#### [MATERIAL SUPPLIED]

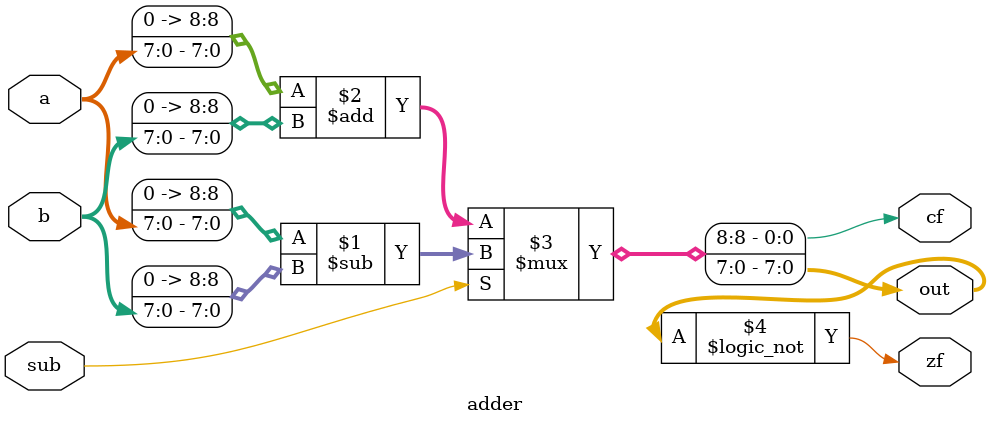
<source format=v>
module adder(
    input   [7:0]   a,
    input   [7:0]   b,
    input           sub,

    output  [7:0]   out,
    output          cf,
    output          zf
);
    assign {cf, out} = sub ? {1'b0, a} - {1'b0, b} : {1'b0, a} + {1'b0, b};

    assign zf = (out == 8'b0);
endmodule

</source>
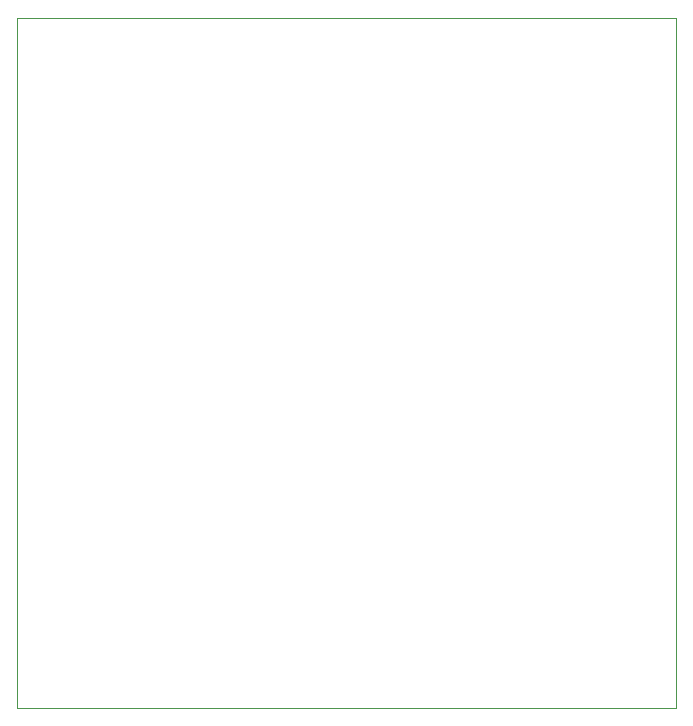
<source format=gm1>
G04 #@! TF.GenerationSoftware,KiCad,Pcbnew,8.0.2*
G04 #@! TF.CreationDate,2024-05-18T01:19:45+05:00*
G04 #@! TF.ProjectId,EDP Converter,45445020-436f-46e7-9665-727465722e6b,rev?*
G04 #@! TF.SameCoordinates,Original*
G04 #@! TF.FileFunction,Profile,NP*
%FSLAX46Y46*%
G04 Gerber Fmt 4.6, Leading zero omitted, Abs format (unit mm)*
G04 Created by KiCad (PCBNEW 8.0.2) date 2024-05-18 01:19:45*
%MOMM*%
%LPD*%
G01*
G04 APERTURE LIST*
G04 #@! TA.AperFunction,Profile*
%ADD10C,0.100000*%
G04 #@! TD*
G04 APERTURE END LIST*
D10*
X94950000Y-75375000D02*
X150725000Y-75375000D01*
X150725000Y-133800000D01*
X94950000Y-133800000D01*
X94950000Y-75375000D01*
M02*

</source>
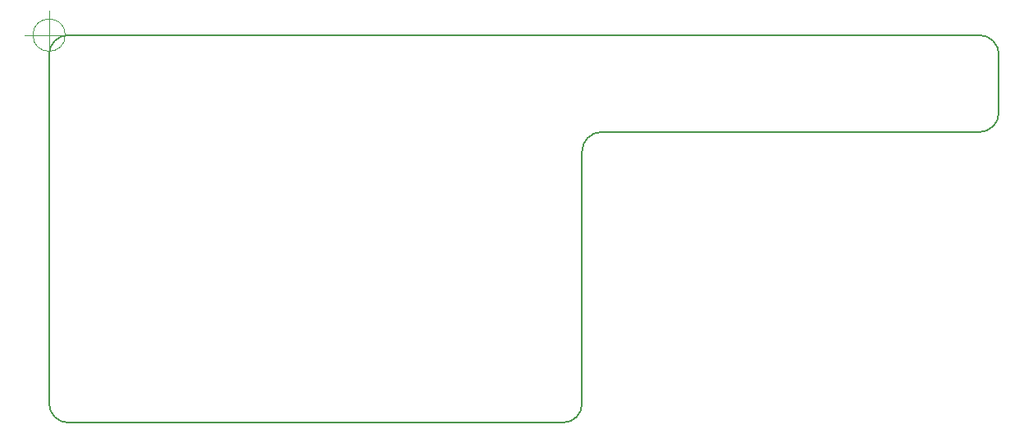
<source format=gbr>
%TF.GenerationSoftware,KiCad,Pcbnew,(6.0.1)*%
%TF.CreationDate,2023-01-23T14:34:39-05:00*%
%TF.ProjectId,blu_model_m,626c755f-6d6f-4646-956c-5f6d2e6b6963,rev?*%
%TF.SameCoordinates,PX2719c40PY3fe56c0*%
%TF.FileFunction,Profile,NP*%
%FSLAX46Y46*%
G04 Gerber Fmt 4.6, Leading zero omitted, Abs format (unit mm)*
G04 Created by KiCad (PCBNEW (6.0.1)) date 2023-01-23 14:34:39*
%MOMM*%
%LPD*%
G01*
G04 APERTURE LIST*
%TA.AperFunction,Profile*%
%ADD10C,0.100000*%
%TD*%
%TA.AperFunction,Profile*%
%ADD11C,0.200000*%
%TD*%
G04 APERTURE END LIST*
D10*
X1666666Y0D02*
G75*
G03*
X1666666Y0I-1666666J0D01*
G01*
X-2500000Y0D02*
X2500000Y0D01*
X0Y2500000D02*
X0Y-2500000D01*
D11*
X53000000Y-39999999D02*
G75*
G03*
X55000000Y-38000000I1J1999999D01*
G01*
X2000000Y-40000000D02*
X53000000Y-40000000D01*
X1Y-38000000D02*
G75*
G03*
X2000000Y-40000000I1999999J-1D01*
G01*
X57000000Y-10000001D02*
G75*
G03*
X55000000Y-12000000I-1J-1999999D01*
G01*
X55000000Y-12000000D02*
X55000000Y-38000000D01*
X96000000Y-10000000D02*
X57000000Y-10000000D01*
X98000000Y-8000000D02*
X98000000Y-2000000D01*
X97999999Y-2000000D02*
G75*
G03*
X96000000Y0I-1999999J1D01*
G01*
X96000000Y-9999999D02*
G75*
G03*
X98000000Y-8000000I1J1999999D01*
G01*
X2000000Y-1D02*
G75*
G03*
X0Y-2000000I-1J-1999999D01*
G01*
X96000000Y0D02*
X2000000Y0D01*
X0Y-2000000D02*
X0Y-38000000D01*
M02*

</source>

#### [ASSIGNED TASK]
Among the lines above, find those with the word "KiCad". Copy them.

#### [RESULT FOR THIS TASK]
G04 #@! TF.GenerationSoftware,KiCad,Pcbnew,8.0.2*
G04 Created by KiCad (PCBNEW 8.0.2) date 2024-05-18 01:19:45*
%TF.GenerationSoftware,KiCad,Pcbnew,(6.0.1)*%
G04 Created by KiCad (PCBNEW (6.0.1)) date 2023-01-23 14:34:39*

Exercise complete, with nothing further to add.